Outre le produit des pénalités qui pourront être prononcées par le directeur général de l’agence régionale de santé, qui viendront abonder les recettes des régimes obligatoires de sécurité sociale, le présent amendement devrait rendre immédiatement moins attractifs le développement et l’exploitation des pseudo centres de santé dentaires ou ophtalmologiques, qui prospèrent au détriment des patients et de l’assurance maladie. Il en résultera une économie qui est difficile à évaluer, mais qui est certainement très significative. Ainsi, lorsque l’Assurance Maladie a engagé en 2023 une procédure de déconventionnement de grande ampleur, à l’encontre de 13 centres de santé d’un même réseau, elle a fait état publiquement d’un préjudice à son encontre de 7,8 millions d’euros. Or ce sont une centaine de centres ophtalmologiques, conçus sur un modèle similaire à ceux qui ont été déconventionnés, qui ont ouvert entre 2018 et 2023 en France selon la société d’intelligence économique Xerfi.
En outre, le renforcement du pouvoir de contrôle des agences régionales de santé les replacera en première ligne dans la lutte contre les fraudes et les abus, et soulagera ainsi les services de contrôle médical des caisses.
Le surcoût du dispositif d’agrément ainsi renforcé, notamment en termes de temps passé par les agents des agences régionales de santé à instruire les demandes, sera compensé par le versement d’une redevance. La redevance sera versée à la Caisse nationale de l’assurance maladie, et non directement aux agences régionales de santé. Toutefois, celles-ci sont financées notamment par un contribution du régime obligatoire d’assurance maladie des travailleurs salariés. La redevance sera versée à l’occasion de la demande initiale et, pour un montant minoré, lors de chaque renouvellement ou changement. Le montant de la redevance sera ajusté par arrêté interministériel en fonction du surcoût du dispositif d’agrément renforcé. Le législateur peut difficilement anticiper ce surcoût compte tenu de l’économie faite par ailleurs sur l’instruction des demandes d’agrément, aujourd’hui présentées par des gestionnaires publics ou mutualistes, qui seront demain dispensés de la procédure.

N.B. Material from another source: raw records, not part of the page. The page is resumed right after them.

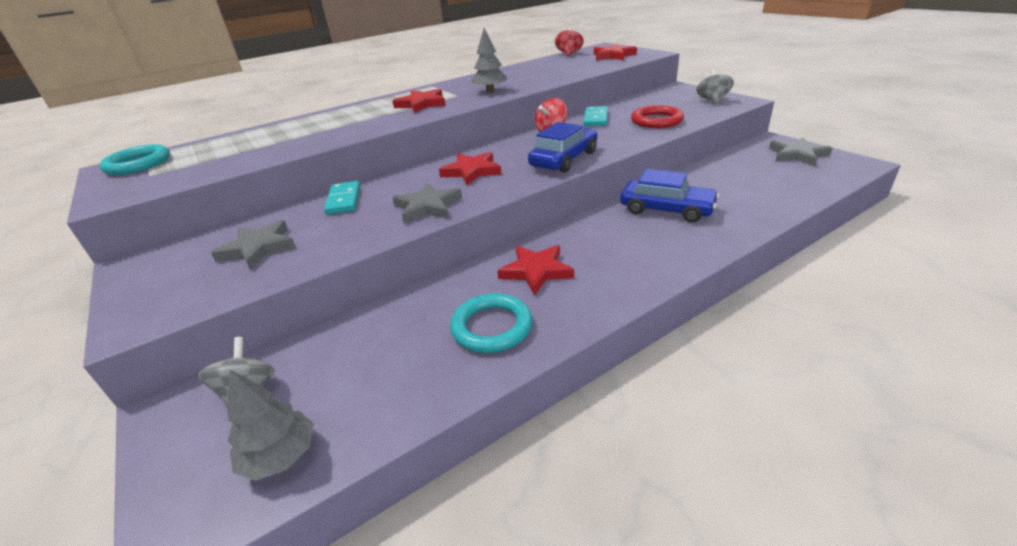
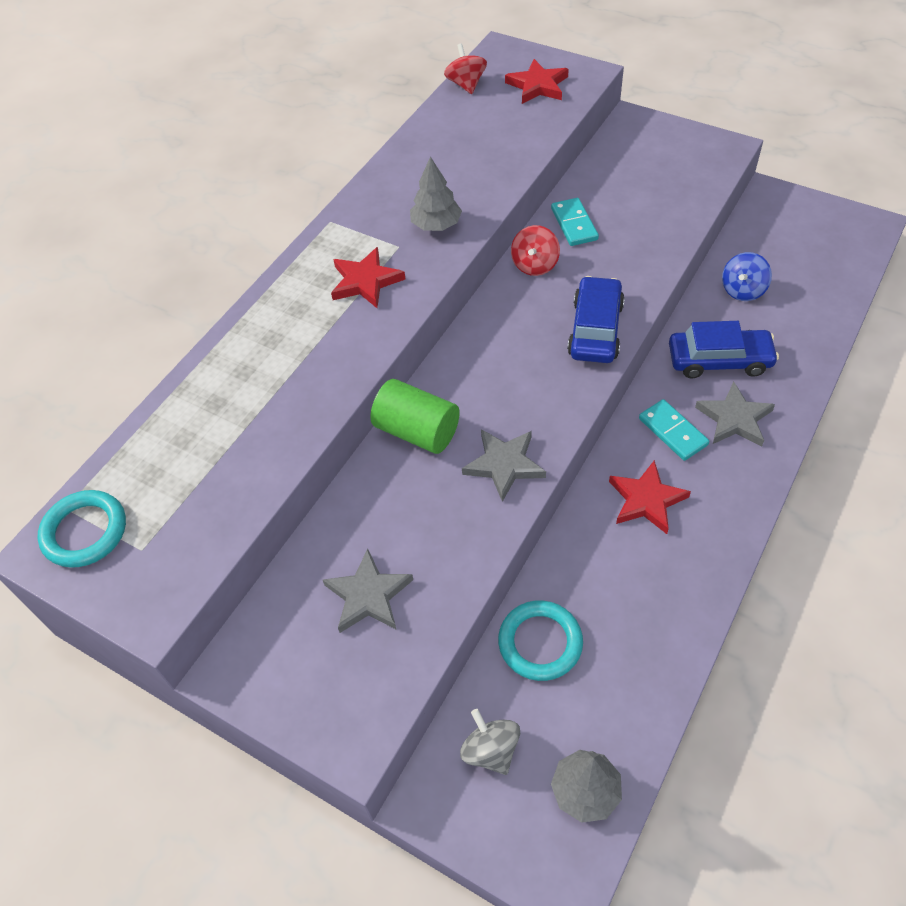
camera: 25 degrees left, 20 degrees up
turquoise domino [324,181,360,215] -> turquoise domino moved to [639,399,709,461]
red star [439,152,502,186] -> none
turquoise ring [450,293,532,353] -> turquoise ring moved to [498,600,583,681]
red ring [631,105,684,128] -> none
grey spinning top [697,69,734,104] -> none
grey star [769,137,832,166] -> grey star moved to [695,382,775,447]
none -> green cylinder [371,379,460,454]
none -> blue spinning top [722,252,772,301]

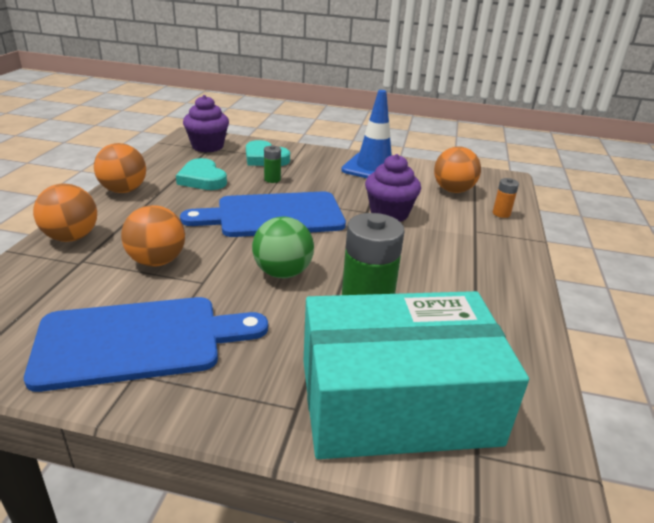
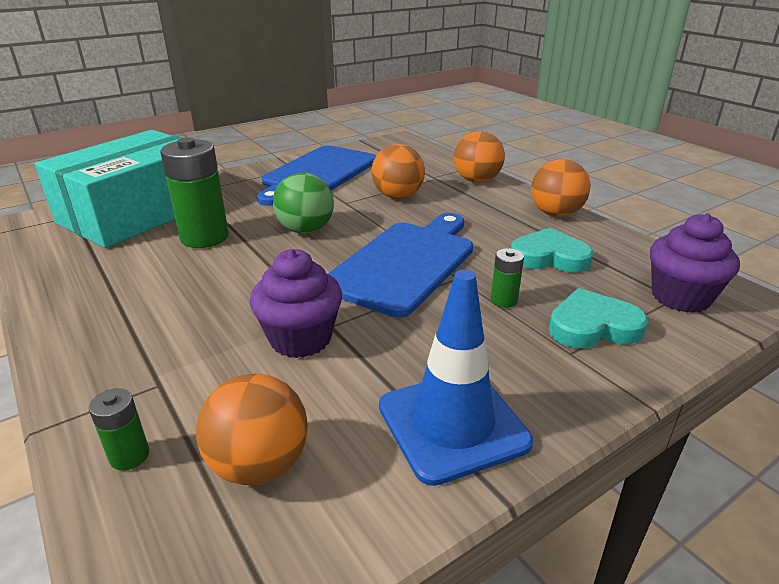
camera: 135 degrees right, 0 degrees up
orange battery [493,178,519,218] -> green battery [89,388,149,470]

Enfin, afin de ne pas disperser les efforts des agences régionales de santé, les centres de santé créés par des personnes publiques seront exemptés d’agrément. Seront également exemptés, sous certaines conditions, les centres de santé créés par des organismes de sécurité sociale obligatoire, par des organismes complémentaires d’assurance maladie relevant du code de la mutualité, ainsi que ceux créés par des associations reconnues d’utilité publique ayant une longue expérience de la gestion de centre de santé. Compte tenu, d’une part, de l’objet social de ces opérateurs privés ainsi exemptés de la procédure d’agrément et, d’autre part, des contrôles qui sont exercés sur eux par l’autorité administrative et par les juridictions financières, la procédure d’agrément n’est pas nécessaire.
Le présent amendement a été rédigé par des membres de la commission « Santé » des Ecologistes avec le concours, notamment, de la Fédération nationale des centres de santé (FNCS) et de l’Union syndicale des médecins de centres de santé (USMCS).